(Stored data entries)
BEGIN
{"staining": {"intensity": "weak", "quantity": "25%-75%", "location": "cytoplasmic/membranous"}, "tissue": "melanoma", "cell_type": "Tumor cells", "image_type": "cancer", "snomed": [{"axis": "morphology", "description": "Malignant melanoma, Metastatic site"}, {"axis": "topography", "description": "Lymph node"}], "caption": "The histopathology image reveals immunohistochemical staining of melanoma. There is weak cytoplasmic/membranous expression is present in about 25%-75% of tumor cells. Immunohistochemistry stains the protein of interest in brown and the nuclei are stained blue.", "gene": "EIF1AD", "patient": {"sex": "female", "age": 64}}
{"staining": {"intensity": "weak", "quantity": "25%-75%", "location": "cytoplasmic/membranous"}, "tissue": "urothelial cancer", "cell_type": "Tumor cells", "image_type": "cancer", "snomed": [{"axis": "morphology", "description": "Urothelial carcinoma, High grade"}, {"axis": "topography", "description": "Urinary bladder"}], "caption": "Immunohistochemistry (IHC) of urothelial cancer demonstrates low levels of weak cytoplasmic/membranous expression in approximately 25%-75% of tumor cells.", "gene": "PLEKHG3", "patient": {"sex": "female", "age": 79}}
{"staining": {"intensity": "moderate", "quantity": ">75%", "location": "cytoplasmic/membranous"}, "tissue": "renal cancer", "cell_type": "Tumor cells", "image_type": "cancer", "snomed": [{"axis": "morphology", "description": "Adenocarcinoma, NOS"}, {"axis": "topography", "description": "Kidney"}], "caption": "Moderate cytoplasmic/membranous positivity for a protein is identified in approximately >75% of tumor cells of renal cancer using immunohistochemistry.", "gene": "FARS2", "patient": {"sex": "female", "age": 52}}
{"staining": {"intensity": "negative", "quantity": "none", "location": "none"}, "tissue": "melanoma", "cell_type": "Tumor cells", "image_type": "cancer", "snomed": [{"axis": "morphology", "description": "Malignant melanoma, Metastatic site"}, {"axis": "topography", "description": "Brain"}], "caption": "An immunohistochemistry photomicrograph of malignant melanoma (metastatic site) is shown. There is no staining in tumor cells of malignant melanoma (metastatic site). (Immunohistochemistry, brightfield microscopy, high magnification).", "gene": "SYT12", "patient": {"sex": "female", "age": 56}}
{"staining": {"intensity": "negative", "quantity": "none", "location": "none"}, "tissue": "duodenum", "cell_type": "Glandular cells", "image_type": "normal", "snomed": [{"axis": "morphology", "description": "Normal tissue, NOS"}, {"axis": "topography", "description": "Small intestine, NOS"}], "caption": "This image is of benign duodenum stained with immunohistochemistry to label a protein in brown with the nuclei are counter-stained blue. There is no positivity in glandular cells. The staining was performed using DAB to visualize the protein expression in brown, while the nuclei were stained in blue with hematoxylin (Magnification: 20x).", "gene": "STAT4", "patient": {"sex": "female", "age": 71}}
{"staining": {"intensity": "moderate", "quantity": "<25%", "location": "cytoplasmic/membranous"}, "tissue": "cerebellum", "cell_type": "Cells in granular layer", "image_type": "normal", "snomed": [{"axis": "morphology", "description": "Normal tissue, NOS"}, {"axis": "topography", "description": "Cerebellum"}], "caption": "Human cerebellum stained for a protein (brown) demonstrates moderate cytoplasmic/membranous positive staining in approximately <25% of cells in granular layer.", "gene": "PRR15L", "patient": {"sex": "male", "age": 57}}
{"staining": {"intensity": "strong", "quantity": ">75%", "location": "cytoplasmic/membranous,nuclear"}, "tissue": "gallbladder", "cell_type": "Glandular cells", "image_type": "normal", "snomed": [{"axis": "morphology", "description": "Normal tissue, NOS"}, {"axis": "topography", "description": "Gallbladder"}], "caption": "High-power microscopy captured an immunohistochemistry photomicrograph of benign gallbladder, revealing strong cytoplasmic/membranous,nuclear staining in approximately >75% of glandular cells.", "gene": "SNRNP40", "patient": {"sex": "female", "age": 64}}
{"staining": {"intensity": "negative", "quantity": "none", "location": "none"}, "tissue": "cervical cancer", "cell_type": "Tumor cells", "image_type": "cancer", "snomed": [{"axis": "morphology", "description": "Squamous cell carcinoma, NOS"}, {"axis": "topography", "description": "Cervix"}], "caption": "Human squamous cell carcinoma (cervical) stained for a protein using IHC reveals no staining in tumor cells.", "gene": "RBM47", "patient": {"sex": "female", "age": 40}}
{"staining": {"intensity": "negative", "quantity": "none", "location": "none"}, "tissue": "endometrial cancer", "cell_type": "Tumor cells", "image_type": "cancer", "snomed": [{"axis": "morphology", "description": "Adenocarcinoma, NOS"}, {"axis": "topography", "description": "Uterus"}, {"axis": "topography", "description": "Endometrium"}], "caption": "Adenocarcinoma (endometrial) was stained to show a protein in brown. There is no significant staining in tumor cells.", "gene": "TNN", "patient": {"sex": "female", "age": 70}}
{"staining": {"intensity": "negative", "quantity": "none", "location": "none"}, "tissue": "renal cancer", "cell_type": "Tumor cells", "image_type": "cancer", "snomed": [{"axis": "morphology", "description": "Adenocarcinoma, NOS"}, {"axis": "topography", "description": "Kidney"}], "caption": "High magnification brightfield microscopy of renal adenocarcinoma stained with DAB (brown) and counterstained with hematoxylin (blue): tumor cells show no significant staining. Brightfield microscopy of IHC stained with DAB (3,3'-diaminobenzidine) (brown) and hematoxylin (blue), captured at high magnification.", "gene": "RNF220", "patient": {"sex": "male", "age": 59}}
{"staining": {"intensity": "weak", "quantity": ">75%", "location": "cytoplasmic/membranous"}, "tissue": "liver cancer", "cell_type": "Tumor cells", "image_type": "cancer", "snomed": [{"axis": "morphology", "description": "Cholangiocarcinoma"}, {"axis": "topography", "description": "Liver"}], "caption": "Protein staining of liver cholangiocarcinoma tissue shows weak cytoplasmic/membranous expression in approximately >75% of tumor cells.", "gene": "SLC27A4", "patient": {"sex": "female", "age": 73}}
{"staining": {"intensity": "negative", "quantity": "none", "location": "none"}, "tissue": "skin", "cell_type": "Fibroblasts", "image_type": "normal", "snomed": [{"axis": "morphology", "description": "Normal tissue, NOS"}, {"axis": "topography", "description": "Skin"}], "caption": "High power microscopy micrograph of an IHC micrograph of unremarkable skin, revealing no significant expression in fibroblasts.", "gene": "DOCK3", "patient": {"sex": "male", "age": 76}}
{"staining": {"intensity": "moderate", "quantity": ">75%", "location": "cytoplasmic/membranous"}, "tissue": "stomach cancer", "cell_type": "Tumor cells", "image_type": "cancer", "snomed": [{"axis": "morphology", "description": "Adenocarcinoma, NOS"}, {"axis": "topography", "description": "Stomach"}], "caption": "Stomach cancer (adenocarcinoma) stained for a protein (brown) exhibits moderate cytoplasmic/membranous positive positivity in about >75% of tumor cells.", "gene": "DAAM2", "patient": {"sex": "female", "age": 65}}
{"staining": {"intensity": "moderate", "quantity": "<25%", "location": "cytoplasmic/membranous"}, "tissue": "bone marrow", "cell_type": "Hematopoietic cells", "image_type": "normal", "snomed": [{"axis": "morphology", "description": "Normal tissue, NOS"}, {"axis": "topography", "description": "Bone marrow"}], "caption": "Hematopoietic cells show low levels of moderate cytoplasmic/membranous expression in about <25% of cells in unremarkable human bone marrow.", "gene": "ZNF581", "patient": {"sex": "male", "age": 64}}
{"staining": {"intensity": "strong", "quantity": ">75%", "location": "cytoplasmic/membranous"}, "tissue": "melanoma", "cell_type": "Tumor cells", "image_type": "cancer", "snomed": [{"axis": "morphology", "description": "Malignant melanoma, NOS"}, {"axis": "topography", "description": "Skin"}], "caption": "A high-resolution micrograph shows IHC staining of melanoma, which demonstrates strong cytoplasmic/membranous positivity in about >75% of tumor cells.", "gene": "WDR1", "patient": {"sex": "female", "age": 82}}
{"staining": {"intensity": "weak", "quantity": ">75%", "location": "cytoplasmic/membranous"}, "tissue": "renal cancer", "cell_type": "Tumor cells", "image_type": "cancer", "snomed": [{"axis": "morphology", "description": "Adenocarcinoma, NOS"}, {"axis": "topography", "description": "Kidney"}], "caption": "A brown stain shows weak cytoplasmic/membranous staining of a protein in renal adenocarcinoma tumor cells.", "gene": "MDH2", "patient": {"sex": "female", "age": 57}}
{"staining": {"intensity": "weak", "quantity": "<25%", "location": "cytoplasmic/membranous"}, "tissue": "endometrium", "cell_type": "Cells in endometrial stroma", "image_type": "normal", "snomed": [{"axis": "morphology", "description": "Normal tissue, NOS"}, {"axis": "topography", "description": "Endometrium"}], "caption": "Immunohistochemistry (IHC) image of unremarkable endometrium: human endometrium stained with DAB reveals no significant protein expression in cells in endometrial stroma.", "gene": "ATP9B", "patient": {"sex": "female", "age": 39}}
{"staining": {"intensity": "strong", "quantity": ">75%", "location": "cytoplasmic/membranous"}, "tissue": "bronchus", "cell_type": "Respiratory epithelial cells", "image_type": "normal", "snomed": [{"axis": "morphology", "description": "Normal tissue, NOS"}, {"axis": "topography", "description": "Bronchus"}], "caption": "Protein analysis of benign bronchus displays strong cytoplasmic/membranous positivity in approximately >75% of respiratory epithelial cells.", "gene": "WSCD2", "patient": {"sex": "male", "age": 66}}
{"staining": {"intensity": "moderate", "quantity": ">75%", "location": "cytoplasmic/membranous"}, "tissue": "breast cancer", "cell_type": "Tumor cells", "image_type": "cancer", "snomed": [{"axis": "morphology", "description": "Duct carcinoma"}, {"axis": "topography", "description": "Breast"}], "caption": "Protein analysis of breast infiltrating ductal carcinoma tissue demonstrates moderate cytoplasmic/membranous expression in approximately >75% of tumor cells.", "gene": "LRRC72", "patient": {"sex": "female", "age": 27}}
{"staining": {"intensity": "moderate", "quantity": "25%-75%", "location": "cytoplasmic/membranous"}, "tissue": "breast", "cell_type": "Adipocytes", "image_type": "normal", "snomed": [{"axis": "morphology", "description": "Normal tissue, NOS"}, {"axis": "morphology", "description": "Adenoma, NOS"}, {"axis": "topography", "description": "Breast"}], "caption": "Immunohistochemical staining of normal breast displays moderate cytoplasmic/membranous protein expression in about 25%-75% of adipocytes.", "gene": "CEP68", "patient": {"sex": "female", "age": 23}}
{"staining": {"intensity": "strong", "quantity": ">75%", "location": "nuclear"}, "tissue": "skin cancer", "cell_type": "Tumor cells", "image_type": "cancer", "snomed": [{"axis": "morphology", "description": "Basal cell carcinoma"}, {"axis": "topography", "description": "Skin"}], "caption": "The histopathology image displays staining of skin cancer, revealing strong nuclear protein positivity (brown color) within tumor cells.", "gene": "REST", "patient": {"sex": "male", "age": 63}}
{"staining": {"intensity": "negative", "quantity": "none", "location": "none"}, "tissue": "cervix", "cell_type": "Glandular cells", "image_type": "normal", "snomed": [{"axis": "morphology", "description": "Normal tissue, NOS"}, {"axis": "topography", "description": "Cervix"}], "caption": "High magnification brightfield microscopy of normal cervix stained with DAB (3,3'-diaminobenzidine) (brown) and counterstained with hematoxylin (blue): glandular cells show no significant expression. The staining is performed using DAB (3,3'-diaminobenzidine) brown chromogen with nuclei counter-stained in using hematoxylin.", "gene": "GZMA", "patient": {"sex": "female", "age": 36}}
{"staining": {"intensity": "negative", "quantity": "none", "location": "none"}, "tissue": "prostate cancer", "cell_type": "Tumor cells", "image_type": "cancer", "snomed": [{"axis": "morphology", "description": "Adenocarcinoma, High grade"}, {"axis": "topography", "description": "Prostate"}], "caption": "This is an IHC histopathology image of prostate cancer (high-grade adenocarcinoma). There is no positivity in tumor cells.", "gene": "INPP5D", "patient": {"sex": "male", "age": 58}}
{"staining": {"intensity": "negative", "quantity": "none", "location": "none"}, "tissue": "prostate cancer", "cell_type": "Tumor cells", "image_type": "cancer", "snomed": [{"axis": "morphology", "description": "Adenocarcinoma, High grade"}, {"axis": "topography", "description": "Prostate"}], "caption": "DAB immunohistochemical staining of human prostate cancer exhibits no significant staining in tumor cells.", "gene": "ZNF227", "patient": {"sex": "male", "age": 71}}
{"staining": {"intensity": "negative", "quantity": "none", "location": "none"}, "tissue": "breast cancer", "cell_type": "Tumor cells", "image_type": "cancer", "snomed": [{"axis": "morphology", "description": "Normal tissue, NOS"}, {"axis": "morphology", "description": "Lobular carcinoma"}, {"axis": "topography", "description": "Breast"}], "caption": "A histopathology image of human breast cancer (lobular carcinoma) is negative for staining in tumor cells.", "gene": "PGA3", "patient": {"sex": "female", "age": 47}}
END
The range runs from the line above containing "cell carcinoma (cervical)" to the line containing "(endometrial) was stained", inclusive. Restate those lines word for word and no others.

{"staining": {"intensity": "negative", "quantity": "none", "location": "none"}, "tissue": "cervical cancer", "cell_type": "Tumor cells", "image_type": "cancer", "snomed": [{"axis": "morphology", "description": "Squamous cell carcinoma, NOS"}, {"axis": "topography", "description": "Cervix"}], "caption": "Human squamous cell carcinoma (cervical) stained for a protein using IHC reveals no staining in tumor cells.", "gene": "RBM47", "patient": {"sex": "female", "age": 40}}
{"staining": {"intensity": "negative", "quantity": "none", "location": "none"}, "tissue": "endometrial cancer", "cell_type": "Tumor cells", "image_type": "cancer", "snomed": [{"axis": "morphology", "description": "Adenocarcinoma, NOS"}, {"axis": "topography", "description": "Uterus"}, {"axis": "topography", "description": "Endometrium"}], "caption": "Adenocarcinoma (endometrial) was stained to show a protein in brown. There is no significant staining in tumor cells.", "gene": "TNN", "patient": {"sex": "female", "age": 70}}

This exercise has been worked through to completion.